§ **TEXTE SOURCE**
···

Autrement dit, ce n'est pas demain la veille que l'on sera capable de supprimer totalement l'étape de la grossesse, en « cultivant » des fœtus dans des environnements de synthèse — et heureusement ! Au contraire, indiquent les chercheurs, le but du développement de cette technique n'est pas de supplanter totalement le rôle de la mère, mais de prendre le relais en cas de problème. Il s'agit de sauver les bébés nés quelques mois trop tôt, en leur donnant un environnement qui simule le confort d'un utérus, afin qu'ils puissent y terminer leur développement.
Même si le Biobag ne ressemble pas beaucoup à l'idée que l'on puisse se faire d'un utérus, il en contient les mêmes éléments clés. La poche plastique, tout comme les parois intérieures de l'utérus, protège le fœtus du monde extérieur, tout en permettant à l'équipe médicale d'observer son développement et veiller au bon déroulement des choses.
Le fœtus baigne dans une solution électrolyte, qui remplace le liquide amniotique. Enfin, des perfusions permettent de maintenir la circulation sanguine par le biais du cordon ombilical, et convertir le dioxyde de carbone en oxygène.
Ce que « Biobag » pourrait changer pour les enfants prématurés
Aujourd'hui en France, la prématurité représente 6,6 % des naissances vivantes, soit 60 000 enfants qui naissent trop tôt chaque année. Un phénomène à la hausse, puisqu'on compte 22 % de naissances prématurées de plus en 15 ans.
Si les enfants nés prématurés peuvent survivre, par le biais d'un traitement plus ou moins lourd et sans subir trop de séquelles, il faut savoir que la naissance prématurée est la principale cause de la mort des nouveau-nés. Entre 32 et 34 semaines de grossesse, les bébés sont qualifiés de prématurés modérés, et leur pourcentage de survie est de 99 %. Mais à moins de 32 semaines, plus les enfants sont prématurés, plus leurs chances de survie dégringolent : ainsi, à moins de 24 semaines d'aménorrhée (prématurité extrême), le taux de survie de l'enfant est de moins d'1 %…
Le docteur Alan Flake espère que le Biobag permettra d'améliorer les options de soin et d'augmenter les chances de survie, en particulier dans le cas des enfants touchés par une prématurité forte à sévère. En effet, les nourrissons prématurés doivent subir soins intensifs, afin de leur permettre de poursuivre leur développement à l'extérieur du corps de leurs mères, qui leur laisse parfois de graves séquelles
Ceux qui parviennent à survivre à l'accouchement nécessitent d'être placés sous ventilation mécanique afin de leur permettre de respirer, de subir un traitement lourd, de prendre de nombreux médicaments et d'être mis sous intraveineuse afin d'absorber les fluides vitaux nécessaires à leur survie. Lorsqu'ils survivent aux traitements et qu'ils sortent de l'unité des soins intensifs, une bonne partie de ces nourrissons (entre 20 % et 50 %) continueront à souffrir toute leur vie de certaines affectations et conditions médicales, principalement à cause du développement interrompu de leurs organes.

···

§ **DOCUMENTS FOURNIS**
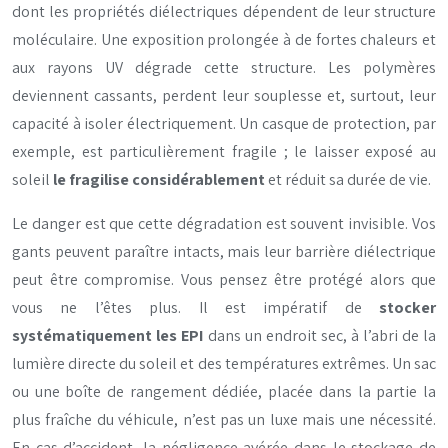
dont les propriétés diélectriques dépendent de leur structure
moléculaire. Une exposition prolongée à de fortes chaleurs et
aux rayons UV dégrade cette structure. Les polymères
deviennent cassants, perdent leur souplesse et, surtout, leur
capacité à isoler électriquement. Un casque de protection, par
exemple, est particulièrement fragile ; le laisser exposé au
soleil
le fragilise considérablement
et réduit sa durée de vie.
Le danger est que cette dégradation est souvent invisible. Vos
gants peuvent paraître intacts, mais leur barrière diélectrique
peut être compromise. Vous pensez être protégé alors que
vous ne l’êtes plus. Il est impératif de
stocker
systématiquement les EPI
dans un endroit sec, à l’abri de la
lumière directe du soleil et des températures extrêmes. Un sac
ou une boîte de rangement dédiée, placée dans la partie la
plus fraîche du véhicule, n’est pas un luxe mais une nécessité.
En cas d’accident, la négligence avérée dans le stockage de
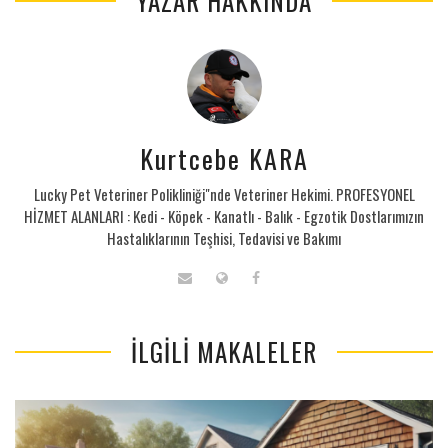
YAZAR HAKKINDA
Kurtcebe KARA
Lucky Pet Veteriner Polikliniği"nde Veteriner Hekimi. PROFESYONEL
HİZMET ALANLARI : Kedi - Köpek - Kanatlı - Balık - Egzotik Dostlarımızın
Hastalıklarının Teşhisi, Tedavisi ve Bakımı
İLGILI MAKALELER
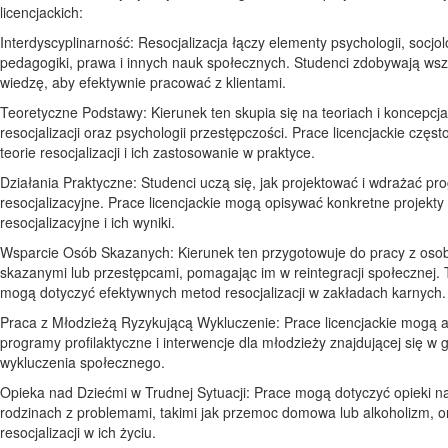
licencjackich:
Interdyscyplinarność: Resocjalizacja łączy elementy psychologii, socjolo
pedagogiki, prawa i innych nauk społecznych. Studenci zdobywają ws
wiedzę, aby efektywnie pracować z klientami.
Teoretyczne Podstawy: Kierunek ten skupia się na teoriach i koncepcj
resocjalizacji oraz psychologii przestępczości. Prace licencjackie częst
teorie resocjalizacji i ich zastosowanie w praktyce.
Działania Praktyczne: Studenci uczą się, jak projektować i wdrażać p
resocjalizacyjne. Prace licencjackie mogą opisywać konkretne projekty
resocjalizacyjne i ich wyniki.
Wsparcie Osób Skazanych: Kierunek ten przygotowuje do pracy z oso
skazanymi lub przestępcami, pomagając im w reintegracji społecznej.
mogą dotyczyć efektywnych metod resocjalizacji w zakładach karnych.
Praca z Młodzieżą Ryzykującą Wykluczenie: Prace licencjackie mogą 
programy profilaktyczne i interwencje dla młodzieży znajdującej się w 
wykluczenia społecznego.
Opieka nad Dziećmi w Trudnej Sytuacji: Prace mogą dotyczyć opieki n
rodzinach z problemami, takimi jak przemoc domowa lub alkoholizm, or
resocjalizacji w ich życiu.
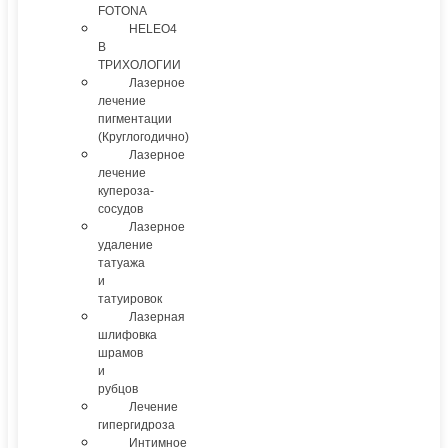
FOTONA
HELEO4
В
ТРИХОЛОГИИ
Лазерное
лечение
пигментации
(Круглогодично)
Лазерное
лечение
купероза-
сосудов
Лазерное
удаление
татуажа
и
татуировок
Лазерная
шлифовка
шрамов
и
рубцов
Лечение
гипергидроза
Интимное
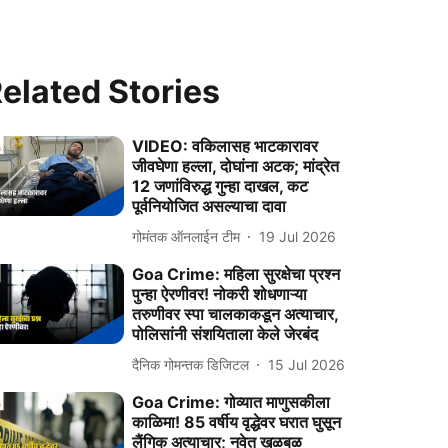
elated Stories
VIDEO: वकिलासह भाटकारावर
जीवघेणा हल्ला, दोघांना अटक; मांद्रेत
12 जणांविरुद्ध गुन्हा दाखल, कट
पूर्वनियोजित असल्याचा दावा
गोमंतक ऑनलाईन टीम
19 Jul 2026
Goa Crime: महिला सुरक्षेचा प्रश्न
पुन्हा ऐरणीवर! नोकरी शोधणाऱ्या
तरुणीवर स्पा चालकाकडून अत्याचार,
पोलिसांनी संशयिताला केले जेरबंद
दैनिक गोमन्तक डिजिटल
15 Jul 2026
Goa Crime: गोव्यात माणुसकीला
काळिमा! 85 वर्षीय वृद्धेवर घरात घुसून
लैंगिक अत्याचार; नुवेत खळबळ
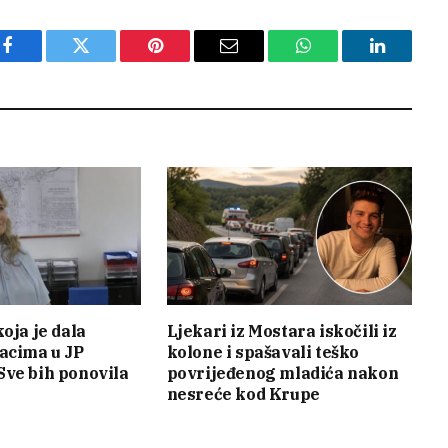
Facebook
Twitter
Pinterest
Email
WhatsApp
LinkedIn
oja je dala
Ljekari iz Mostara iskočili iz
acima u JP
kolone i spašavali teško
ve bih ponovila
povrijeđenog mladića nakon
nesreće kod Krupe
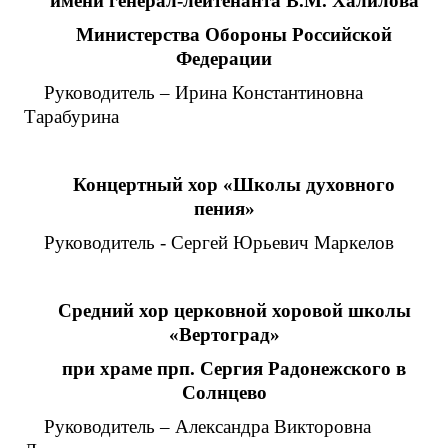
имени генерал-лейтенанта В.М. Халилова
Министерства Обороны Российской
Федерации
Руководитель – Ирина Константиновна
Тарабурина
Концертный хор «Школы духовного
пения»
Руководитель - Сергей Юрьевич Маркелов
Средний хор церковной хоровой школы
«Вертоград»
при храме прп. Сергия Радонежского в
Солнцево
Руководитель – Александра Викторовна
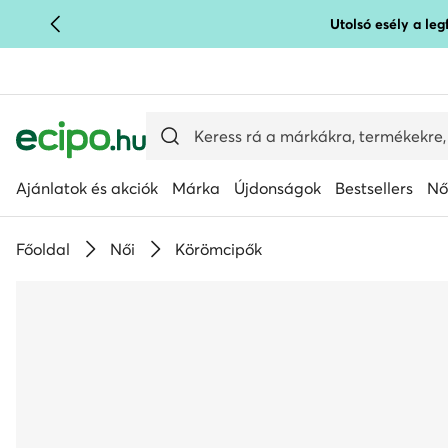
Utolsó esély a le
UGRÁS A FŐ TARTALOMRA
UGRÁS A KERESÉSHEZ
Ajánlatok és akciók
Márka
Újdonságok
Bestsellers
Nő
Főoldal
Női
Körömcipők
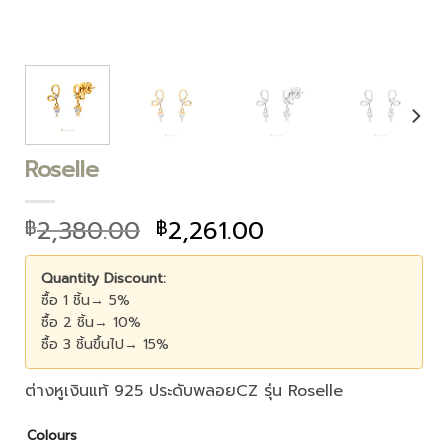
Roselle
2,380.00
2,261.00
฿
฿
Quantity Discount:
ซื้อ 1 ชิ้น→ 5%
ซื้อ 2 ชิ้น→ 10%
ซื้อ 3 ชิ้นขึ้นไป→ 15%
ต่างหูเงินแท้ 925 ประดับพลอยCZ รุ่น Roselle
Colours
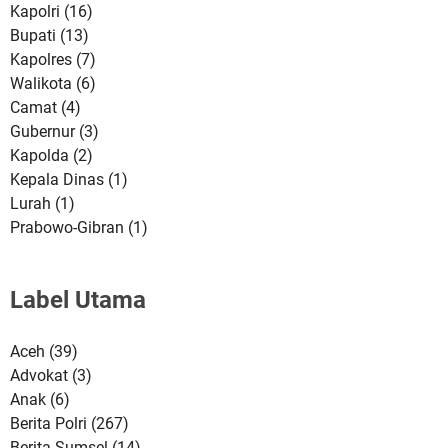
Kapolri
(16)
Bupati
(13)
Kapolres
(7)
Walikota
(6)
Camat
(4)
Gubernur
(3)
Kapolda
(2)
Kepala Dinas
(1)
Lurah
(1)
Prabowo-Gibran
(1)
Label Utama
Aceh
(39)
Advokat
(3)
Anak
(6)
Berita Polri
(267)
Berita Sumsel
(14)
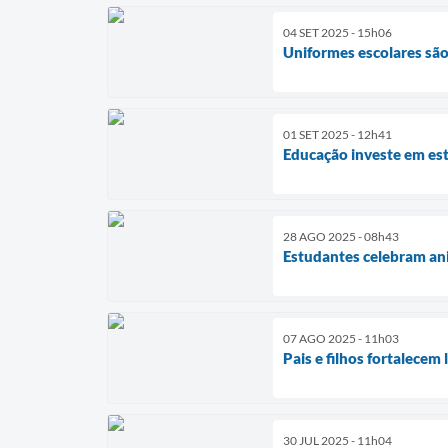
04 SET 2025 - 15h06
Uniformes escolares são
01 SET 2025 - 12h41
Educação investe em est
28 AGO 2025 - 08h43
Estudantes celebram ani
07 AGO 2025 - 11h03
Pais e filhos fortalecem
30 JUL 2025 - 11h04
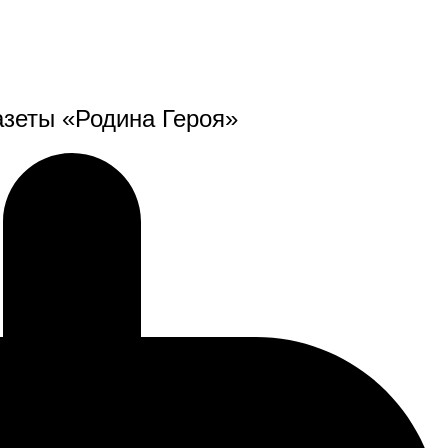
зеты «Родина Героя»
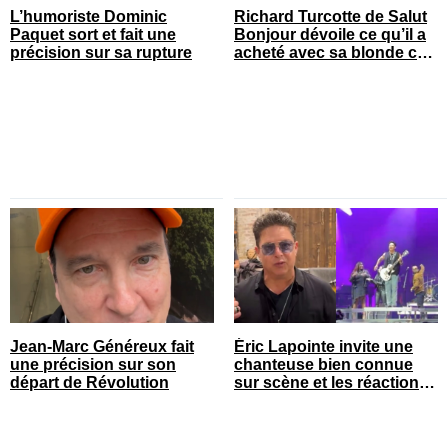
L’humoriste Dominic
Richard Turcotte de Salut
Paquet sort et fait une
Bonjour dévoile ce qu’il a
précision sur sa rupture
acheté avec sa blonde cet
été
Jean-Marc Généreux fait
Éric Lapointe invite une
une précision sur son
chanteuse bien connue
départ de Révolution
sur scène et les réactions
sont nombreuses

···

§ **CONSIGNE 1**
Citez le passage du texte sur le Biobag qui s'ouvre sur les mots « Le fœtus baigne » et se clôt sur « carbone en oxygène. ».
§ **CONSIGNE 2**
D'après le texte sur le Biobag, énumérez tout ce que nécessitent les nourrissons prématurés qui parviennent à survivre à l'accouchement.

§ **RÉPONSE RÉDIGÉE 1**
Le fœtus baigne dans une solution électrolyte, qui remplace le liquide amniotique. Enfin, des perfusions permettent de maintenir la circulation sanguine par le biais du cordon ombilical, et convertir le dioxyde de carbone en oxygène.

§ **RÉPONSE RÉDIGÉE 2**
- être placés sous ventilation mécanique afin de respirer
- subir un traitement lourd
- prendre de nombreux médicaments
- être mis sous intraveineuse afin d'absorber les fluides vitaux nécessaires à leur survie